**Source information**

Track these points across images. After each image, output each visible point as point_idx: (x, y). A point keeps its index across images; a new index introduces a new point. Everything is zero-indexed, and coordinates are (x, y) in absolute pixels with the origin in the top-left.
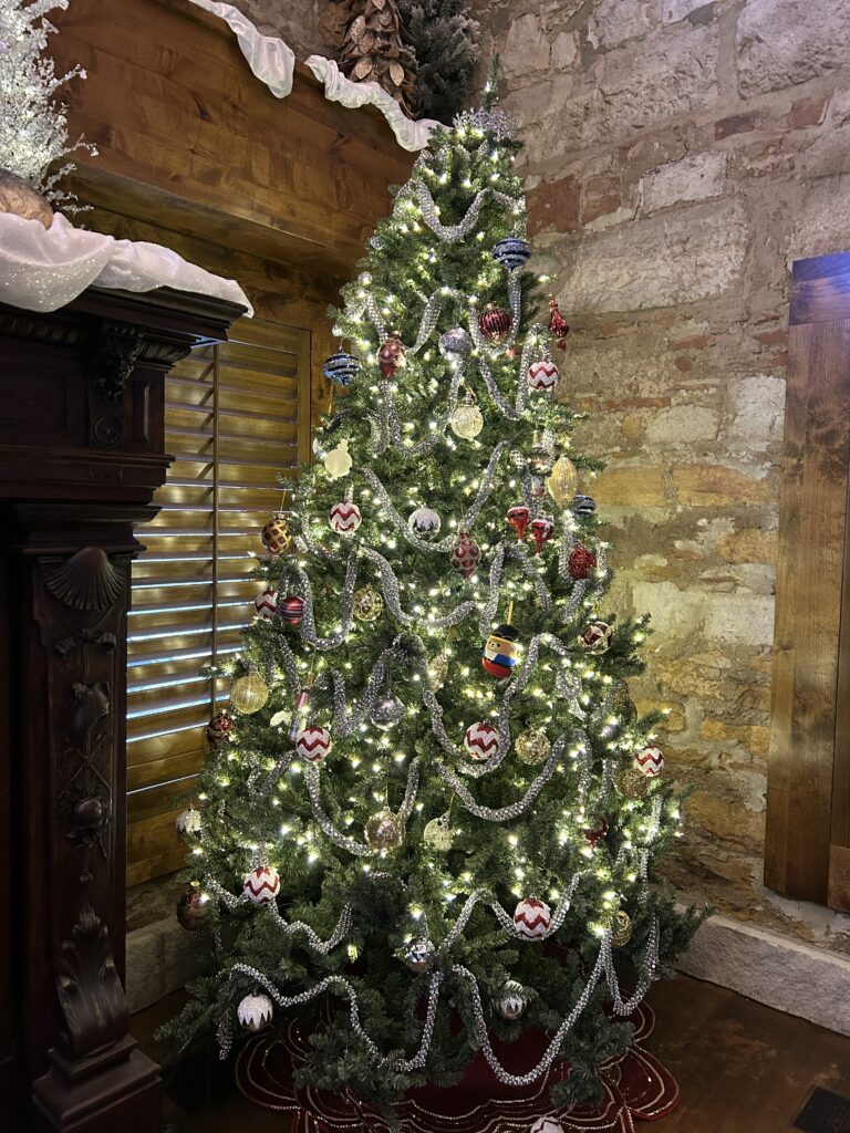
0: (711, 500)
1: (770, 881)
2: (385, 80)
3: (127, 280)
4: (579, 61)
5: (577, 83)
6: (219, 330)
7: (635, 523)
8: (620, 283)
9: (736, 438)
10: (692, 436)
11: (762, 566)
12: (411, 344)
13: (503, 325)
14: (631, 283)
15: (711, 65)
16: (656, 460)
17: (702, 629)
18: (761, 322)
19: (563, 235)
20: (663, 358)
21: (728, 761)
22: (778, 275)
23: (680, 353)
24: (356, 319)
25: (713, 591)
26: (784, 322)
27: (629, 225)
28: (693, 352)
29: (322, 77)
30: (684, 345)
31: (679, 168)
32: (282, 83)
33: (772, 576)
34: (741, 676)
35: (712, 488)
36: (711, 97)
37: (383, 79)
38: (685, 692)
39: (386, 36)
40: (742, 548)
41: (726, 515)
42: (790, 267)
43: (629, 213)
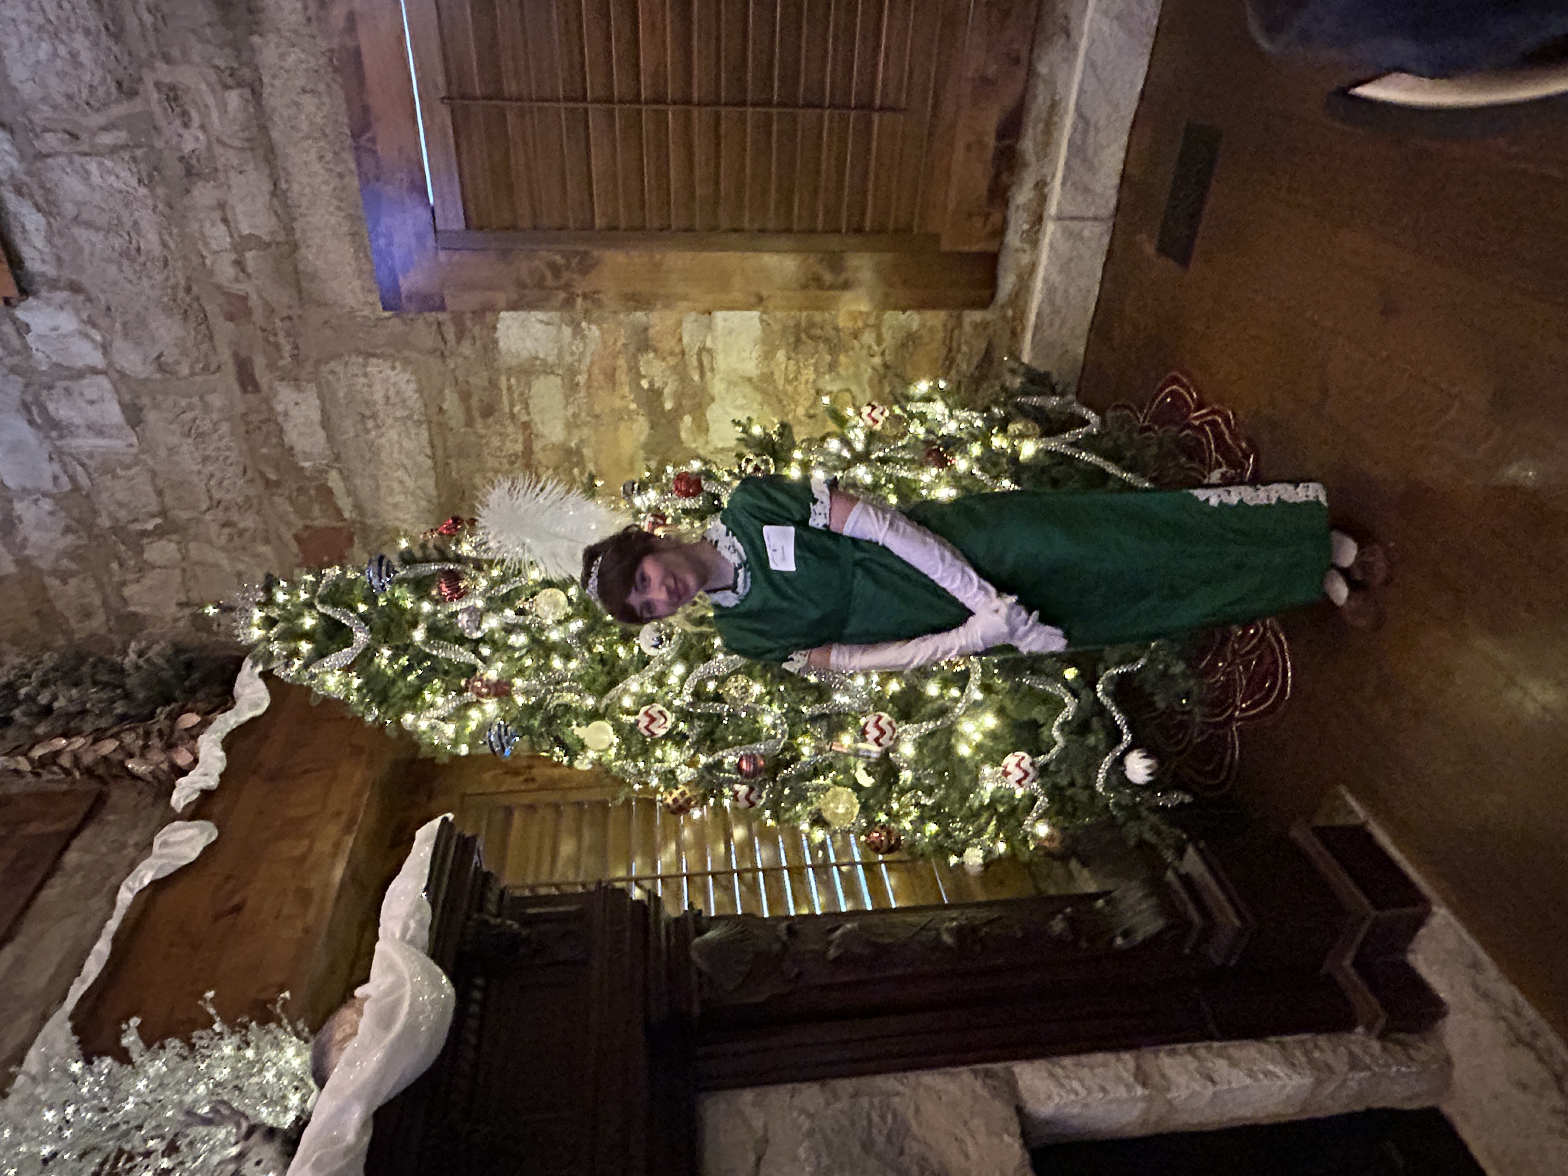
0: (622, 376)
1: (984, 304)
2: (194, 732)
3: (420, 923)
4: (175, 537)
5: (196, 538)
6: (466, 846)
7: (650, 449)
8: (406, 478)
9: (560, 355)
10: (559, 397)
11: (685, 325)
12: (474, 669)
13: (453, 578)
14: (405, 467)
15: (183, 403)
16: (586, 432)
17: (750, 379)
18: (443, 338)
19: (356, 540)
20: (483, 431)
21: (875, 348)
22: (396, 325)
23: (476, 414)
24: (449, 729)
25: (712, 369)
26: (442, 316)
27: (345, 472)
28: (474, 402)
29: (194, 792)
30: (468, 410)
31: (288, 427)
32: (202, 832)
33: (693, 315)
34: (792, 339)
35: (611, 376)
36: (216, 400)
37: (193, 734)
38: (813, 392)
39: (147, 735)
40: (668, 344)
41: (637, 363)
42: (387, 314)
43: (334, 475)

**What is expected**
Could you return exactly the lines above from the line with "27: (629, 225)" to the line with "42: (790, 267)", both included, and nothing else?

**Task answer**
27: (629, 225)
28: (693, 352)
29: (322, 77)
30: (684, 345)
31: (679, 168)
32: (282, 83)
33: (772, 576)
34: (741, 676)
35: (712, 488)
36: (711, 97)
37: (383, 79)
38: (685, 692)
39: (386, 36)
40: (742, 548)
41: (726, 515)
42: (790, 267)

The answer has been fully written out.